Mirip dengan itu, kreator konten bernama Medy Renaldy membagikan curhatan terkait barang kiriman dari luar negeri yang tertahan di Bea Cukai. Belum lagi berbicara tentang cuitan akun X @ijalzaid yang mengunggah kronologi alat pembelajaran siswa tunanetwa yang dikirim OHFA Tech dari Korea Selatan tertahan di Bea Cukai.
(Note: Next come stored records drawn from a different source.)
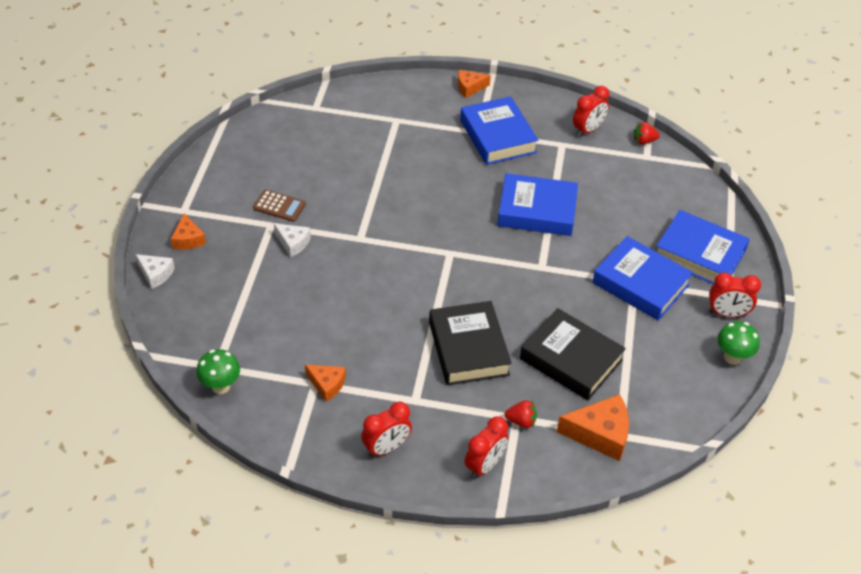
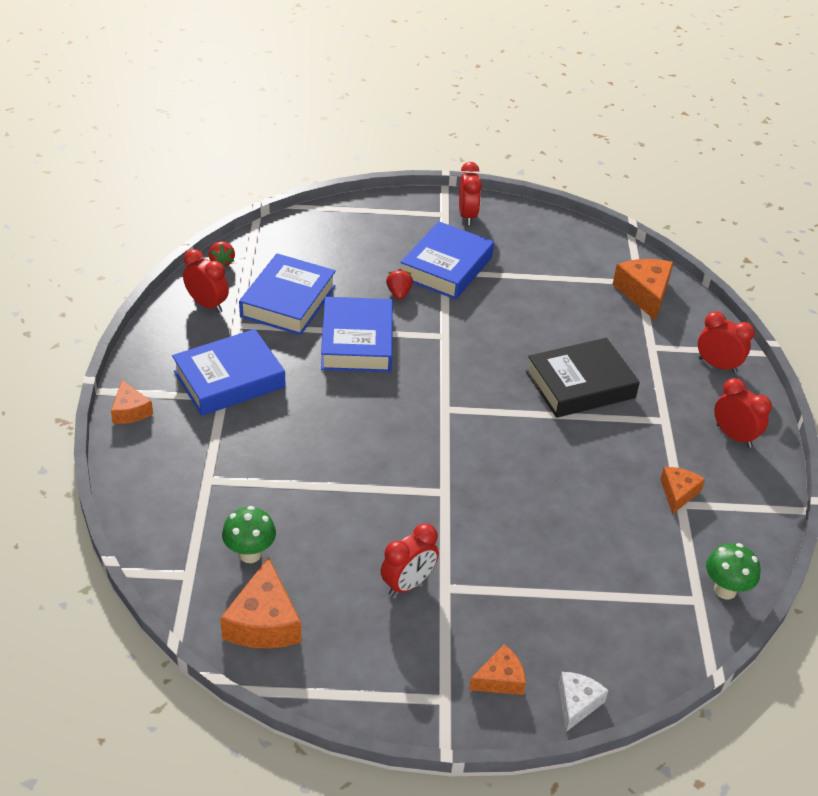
camera: 100 degrees left, 5 degrees down
brown calculator [253,190,306,222] -> red clock [381,523,439,596]
white cheese [274,224,311,257] -> none
red strawberry [505,400,537,428] -> red strawberry moved to [386,269,413,300]
black book [520,308,626,400] -> none
blue book [656,210,750,284] -> blue book moved to [239,254,336,335]
green mushroom [717,321,760,365] -> green mushroom moved to [222,506,276,563]
none -> orange cheese [220,557,301,649]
Menanggapinya, Direktur Jenderal Bea dan Cukai Kementerian Keuangan (Kemenkeu) Askolani membantah Bea Cukai hanya bertindak usai mendapat keluhan dan kritikan dari warganet. "Enggak ada itu. Semua kita jalan (sesuai aturan)," tegas Askolani pada media.

Ia mengklaim, Bea Cukai selalu bertindak sesuai prosedur yang ada. Bila masyarakat mengeluhkan kendala terkait kinerja instusi di bawah Kementerian Keuangan tersebut, Askolani menganggapnya sebagai masukan.

"Kita terus perkuat," Askolani berjanji. "Intinya, masukan tadi sudah saya bilang, ini hanyalah satu bagian dari masukan teman-teman di sana yang ribuan lebih komunikasi, dan itu dengan sistem komunikasi kita yang bagus kita bisa selesaikan."